Civil Engineering Departmental Seminar - Stress limit analysis solutions for static and seismic earth pressures
Stress limit analysis solutions for static and seismic earth pressures
A family of closed-form stress plasticity solutions are presented for predicting static and seismic earth pressures on gravity retaining walls. The solutions are based on discontinuous stress fields and account for the following key parameters: (1) weight and friction angle of the soil material, (2) wall inclination, (3) backfill inclination, (4) wall roughness, (5) surcharge at soil surface, and (6) horizontal and vertical seismic acceleration.

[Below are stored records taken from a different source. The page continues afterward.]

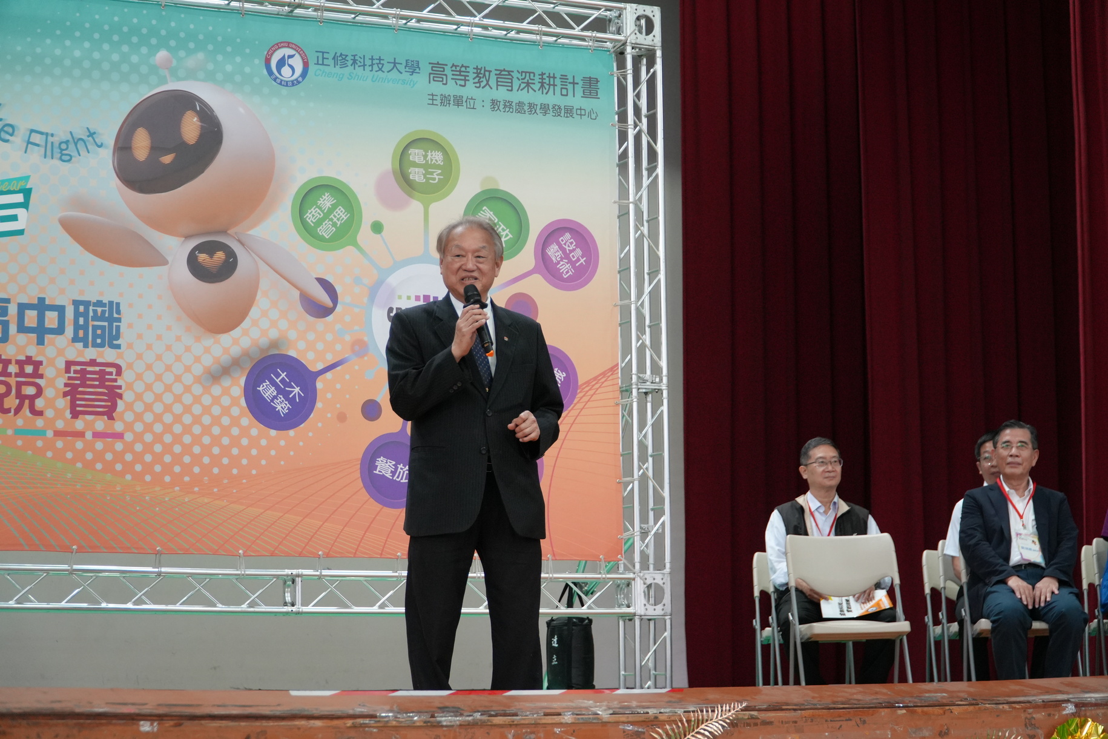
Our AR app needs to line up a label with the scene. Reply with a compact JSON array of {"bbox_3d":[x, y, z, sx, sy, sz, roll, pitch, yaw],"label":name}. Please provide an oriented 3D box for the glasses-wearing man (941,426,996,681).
[{"bbox_3d":[1.895,0.863,8.410,0.520,1.250,0.780,-1,-8,0],"label":"glasses-wearing man"}]

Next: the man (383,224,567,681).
[{"bbox_3d":[-0.246,0.353,6.254,0.540,1.690,0.400,0,-8,-5],"label":"man"}]

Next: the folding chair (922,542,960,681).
[{"bbox_3d":[1.898,1.147,8.773,0.460,0.790,0.500,-1,-8,0],"label":"folding chair"}]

Both active and passive conditions are considered by means of different inclinations of the stress characteristics in the backfill. Although the formulation does not perfectly satisfy equilibrium at all points in the soil medium (and hence cannot be classified as a pure lower bound approach), extensive comparisons against more rigorous numerical results indicate that it consistently overestimates active pressures and under-predicts the passive so it is an approximate lower-bound approach rather than a mere predictor of soil thrust. Compared to the Coulomb and Mononobe–Okabe equations, the proposed theory is simpler, more accurate (especially for passive pressures) and conservative. Moreover, contrary to the aforementioned solutions, the formulation is symmetric as it can be expressed by a single equation describing both active and passive pressures using pertinent signs for the friction angle and wall roughness. The special case of Rankine stress fields involving straight stress characteristics is discussed.
Dr George Mylonakis is Professor of Civil Engineering at Khalifa University and the University of Bristol, U.K. specializing in geotechnical earthquake engineering and soil-structure interaction. He holds a Diploma in Civil Engineering from the NTUA, Greece (1993) and a Ph.D. from SUNY-Buffalo (1996). He is recipient of the Shamsher Prakash Research Award (2002), the City University of New York’s Performance Excellence Award (1999) and has been a Nominee for the 2001 Best Paper Award of the Japanese Geotechnical Society (2001). He has also supervised two research papers that won back-to-back best student paper awards by DFI in USA (2018, 2019). He has authored over 300 scientific publications (over 100 in peer-reviewed journals), delivered more than 50 invited talks around the world and refereed for 40 international journals. His work has attracted over 5000 citations by independent researchers. He has also served as Coordinator, Researcher and Reviewer in over 30 research projects sponsored by the National Science Foundation (NSF), the Multidisciplinary Center for Earthquake Engineering Research (MCEER), the Shimizu Corporation, the General Secretariat for Research and Technology and the Ministry of Education of Greece. He has served or currently serving as Editorial Board Member in the Journal of Geotechnical and Geoenvironmental Engineering, ASCE, the Journal of Earthquake and Structures, the Journal of Environmental Geotechnics, in Soil Dynamics and Earthquake Engineering, and in Géotechnique. Since 2021 he is the founding Editor-in-Chief in Geotechnics Journal.